10. Support vector machine
In machine learning, support vector machine (SVM, also support vector network) is a supervised learning model related to related learning algorithms, which can analyze data, identify patterns, and be used for classification and regression analysis.
Support vector machine is one of the most popular and concerned machine learning algorithms.
11. Decision tree
Decision tree algorithm is a method to approach the value of discrete function. It is one of the predictive modeling methods used in statistics, data mining and machine learning.
12. Logistic regression
Logical regression is a kind of generalized linear regression analysis model, which is often used in data mining, automatic disease diagnosis, economic prediction and other fields. Logical regression mainly solves the problem of classification, which is used to express the possibility of something happening.
13. Naive Bayes classifier
Naive Bayes is a simple but surprisingly powerful predictive modeling algorithm.
Naive Bayes is called naive because it assumes that each input variable is independent. This is a strong assumption, which is not realistic for real data. However, this technology is very effective for large-scale complex problems.
14. Linear regression
Linear regression, originally a statistical concept, is now often used in machine learning.

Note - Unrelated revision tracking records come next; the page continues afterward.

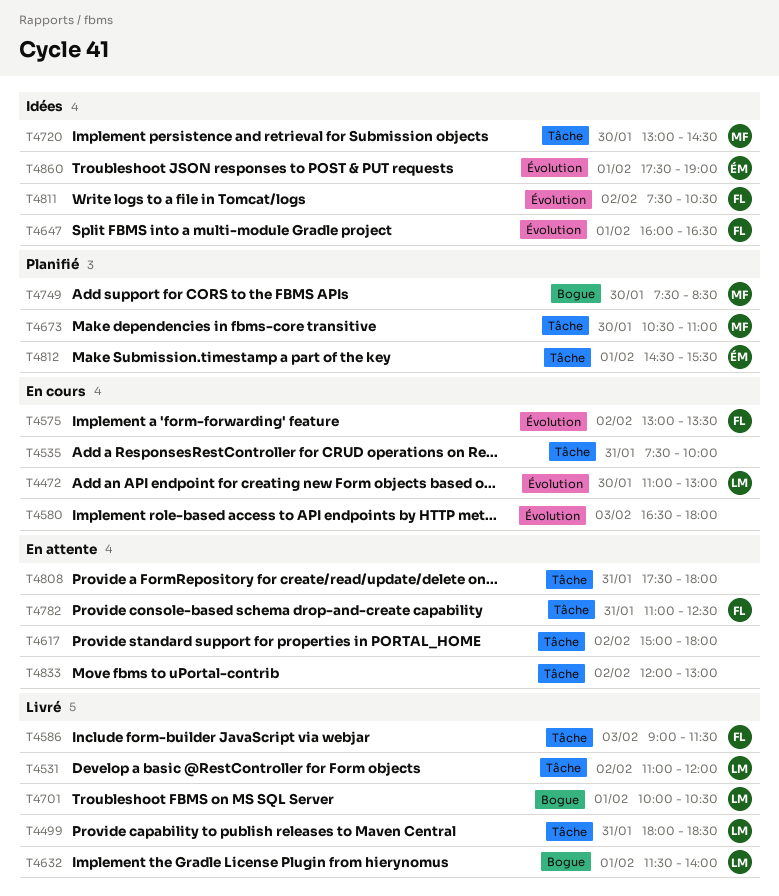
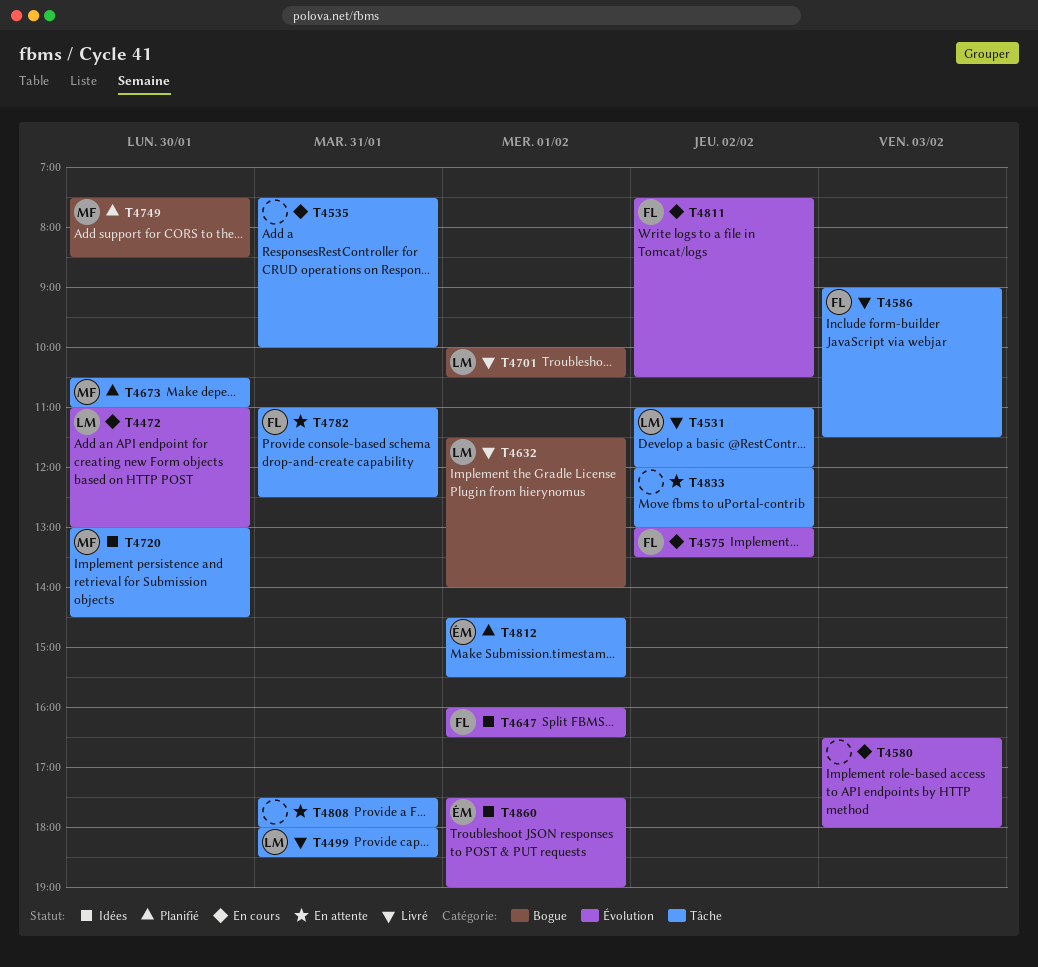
T4617: present -> none
T4811, status: Idées -> En cours

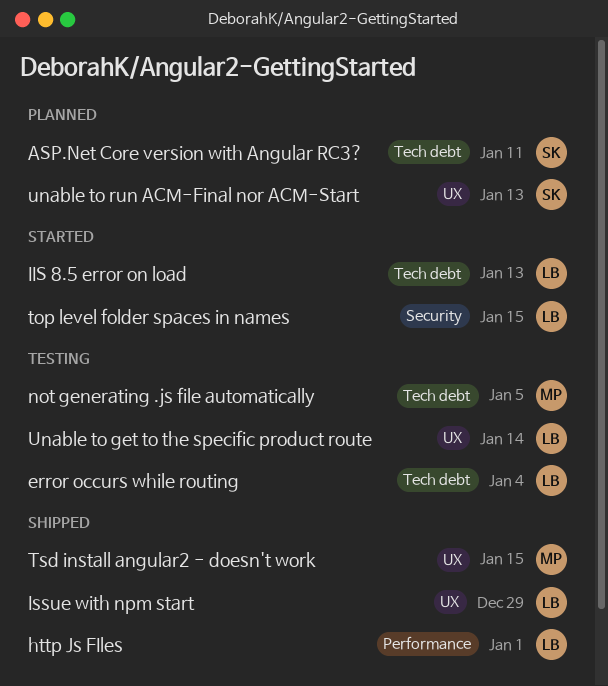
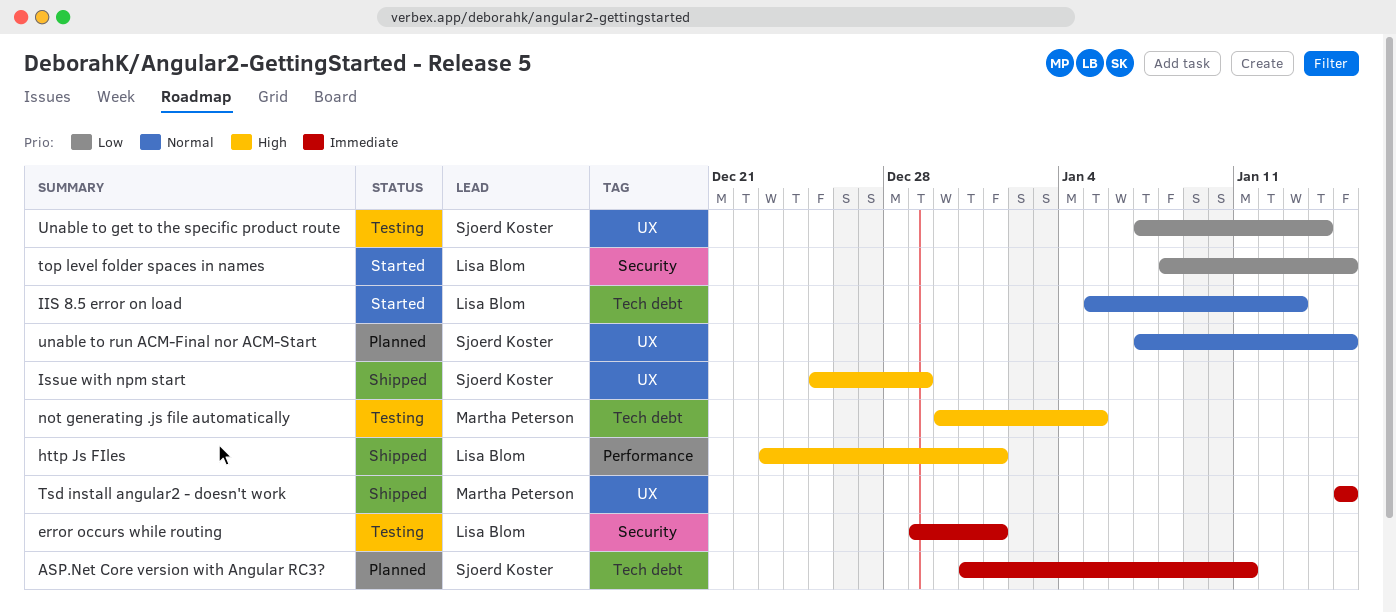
error occurs while routing, label: Tech debt -> Security
error occurs while routing, due: Jan 4 -> Jan 1
Issue with npm start, owner: Lisa Blom -> Sjoerd Koster
Unable to get to the specific product route, owner: Lisa Blom -> Sjoerd Koster
unable to run ACM-Final nor ACM-Start, due: Jan 13 -> Jan 15

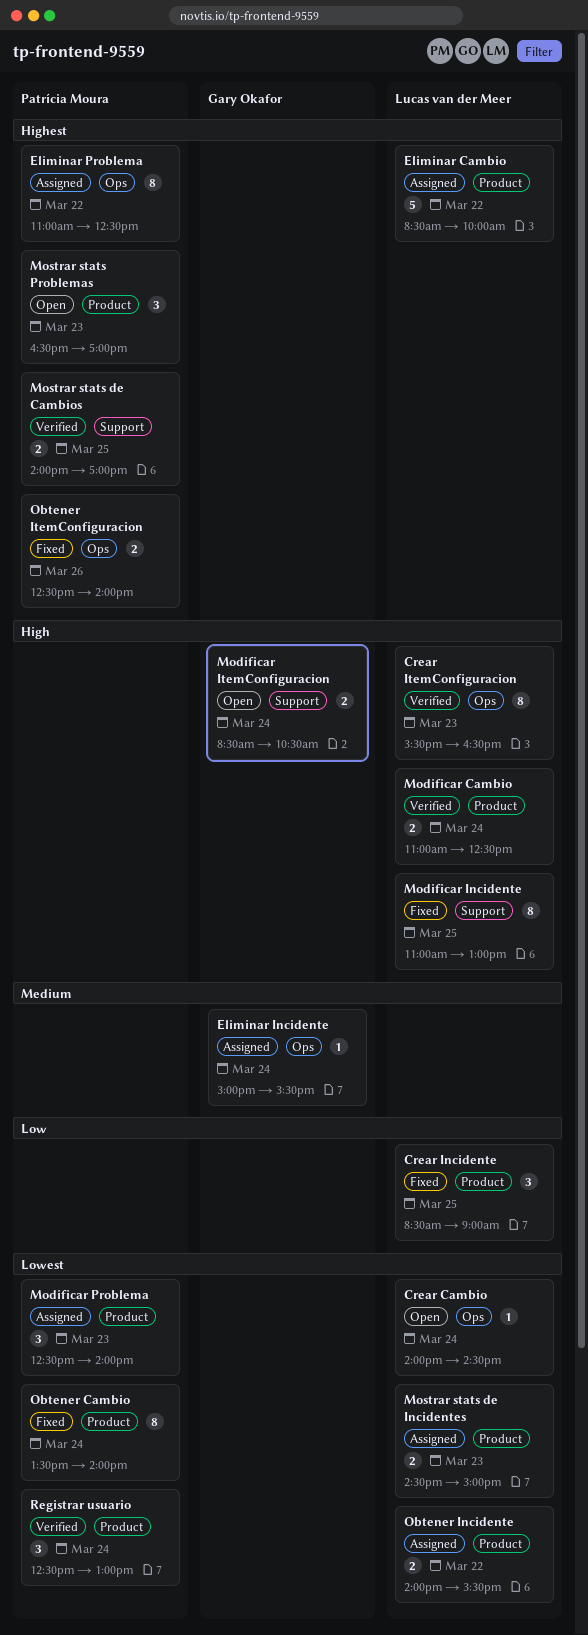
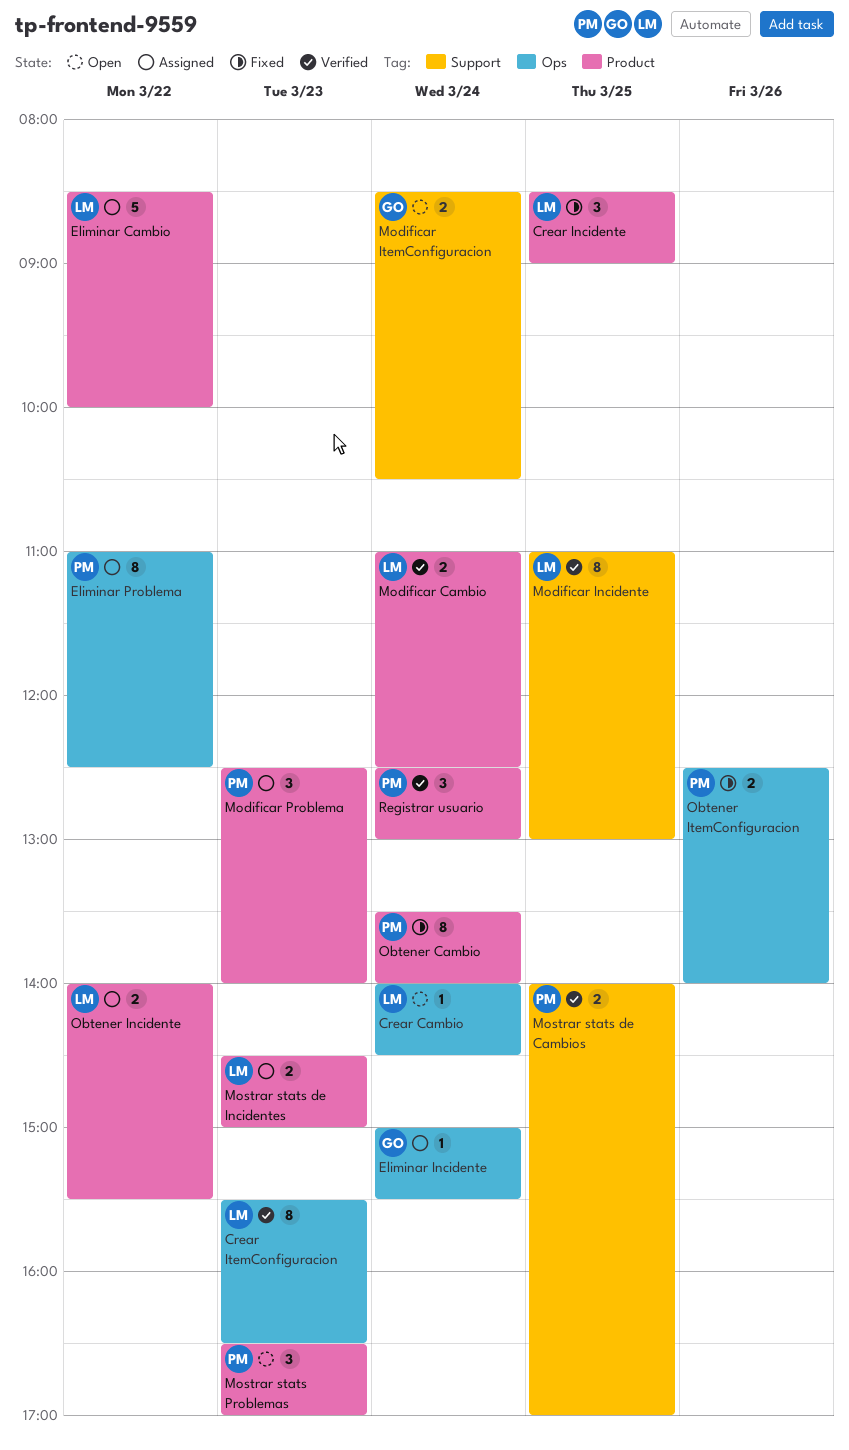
Modificar Incidente, status: Fixed -> Verified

If there is a “linear relationship” between two or more variables, we can find out the “routine” between variables through historical data, and build an effective model to predict the future variable results.
15. Machine learning
Machine learning studies how computers simulate or implement human learning behavior to acquire new knowledge or skills, and reorganize the existing knowledge structure to improve its performance.
It is the core of artificial intelligence and the fundamental way to make computers have intelligence. Its application covers all fields of artificial intelligence. It mainly uses induction, synthesis rather than deduction.